Выводы, к которым пришел итальянский историк, безусловно, значительны и далеко выходят за рамки локальной и даже национальной истории.Так, то, что на первый взгляд представлялось “рынком земли”, на поверку оказалось куда более сложным явлением: все земельные операции имели личностную окраску, цена на землю бесконечно колебалась и зависела от личных отношений участников сделки. Не менее интересны наблюдения над политическими процессами, в которые была вовлечена эта деревня. Автономия, которой пользовалась Сантена в XVII в., в значительной мере была следствием соперничества из-за власти над нею нескольких сил: государства, близлежащего городка Кьери и архиепископа. Баланс противоположных интересов и исключительная посредническая роль, которую играл подеста Сантены Джулио Кьеза, обеспечивали в течение ряда десятилетий “выключенность” этой деревни из проходивших вокруг политических процессов. После смерти авторитетного нотария государство сумело вернуть себе власть над деревней.
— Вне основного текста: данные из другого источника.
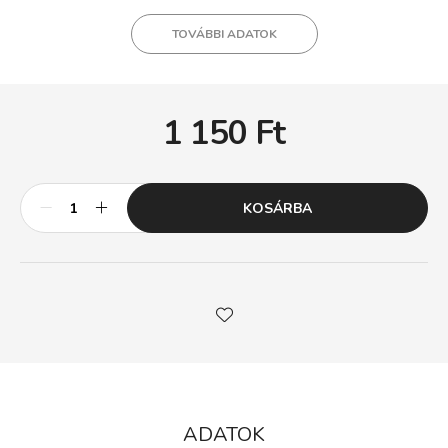
TOVÁBBI ADATOK
1 150
Ft
KOSÁRBA
ADATOK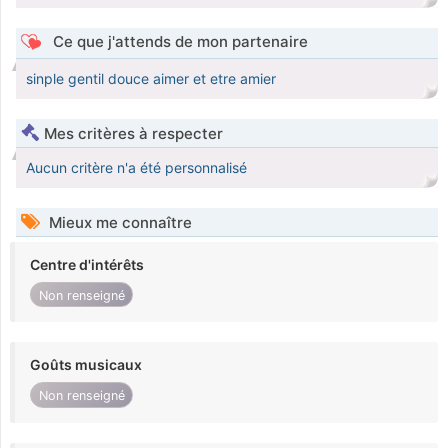
Ce que j'attends de mon partenaire
sinple gentil douce aimer et etre amier
Mes critères à respecter
Aucun critère n'a été personnalisé
Mieux me connaître
Centre d'intérêts
Non renseigné
Goûts musicaux
Non renseigné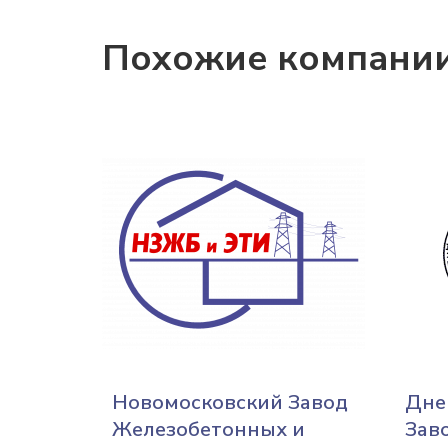
Похожие компани
Новомосковский Завод
Дне
Железобетонных и
Зав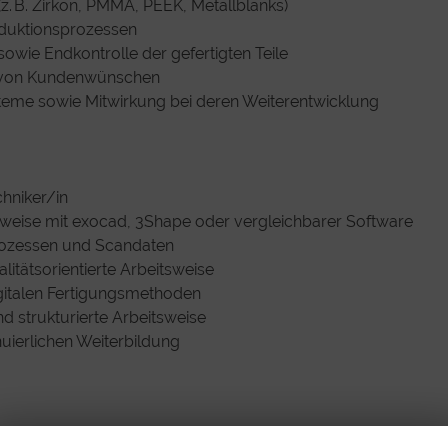
. B. Zirkon, PMMA, PEEK, Metallblanks)
oduktionsprozessen
 sowie Endkontrolle der gefertigten Teile
g von Kundenwünschen
me sowie Mitwirkung bei deren Weiterentwicklung
hniker/in
weise mit exocad, 3Shape oder vergleichbarer Software
prozessen und Scandaten
litätsorientierte Arbeitsweise
gitalen Fertigungsmethoden
 strukturierte Arbeitsweise
inuierlichen Weiterbildung
der Teilzeit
В упомянутой выше статье Дж. Леви, признавая близость микроистории и антропологии, считает необходимым, однако, провести границу между подходом, которого придерживается он и его коллеги, и интерпретативной антропологией К.Гирца. Суть этих разногласий, о которых подробнее уже шла речь в связи с разбором книги Р.Дарнтона, сводится к неприятию итальянскими историками крайнего релятивизма Гирца, при котором теряются всякие критерии достоверности. Дж. Леви и К.Гинзбург неоднократно выступали также против другой формы релятивизма – постмодернизма, сводящего реальность к тексту [73, с. 225 – 226; 75, с. 169, 180, 187]. Наконец, важно отметить еще одно размежевание “микроисториков” - с функционализмом: функционалисты рассматривают социокультурные системы как что-то цельное и связное и затем используют их как контекст для объяснения входящих в них элементов. “Микроисторики” же, как подчеркивает Леви, напротив, “делают упор на непоследовательность нормативных систем и, следовательно, на фрагментарность, противоречивость, плюрализм точек зрения, которые любую систему делают подвижной, открытой”; поэтому “изменения происходят благодаря стратегии и выбору, сделанному огромным числом “маленьких людей”, что становится возможно вследствие... зазора между некогерентными нормативными системами” [75, с. 182].
К сказанному остается добавить, что в 90-е годы микроистория вышла за пределы Италии; сейчас у этого направления есть активные сторонники во многих странах (например, Х. Медик в Германии, Ж. Ревель во Франции и др.) [81, 82].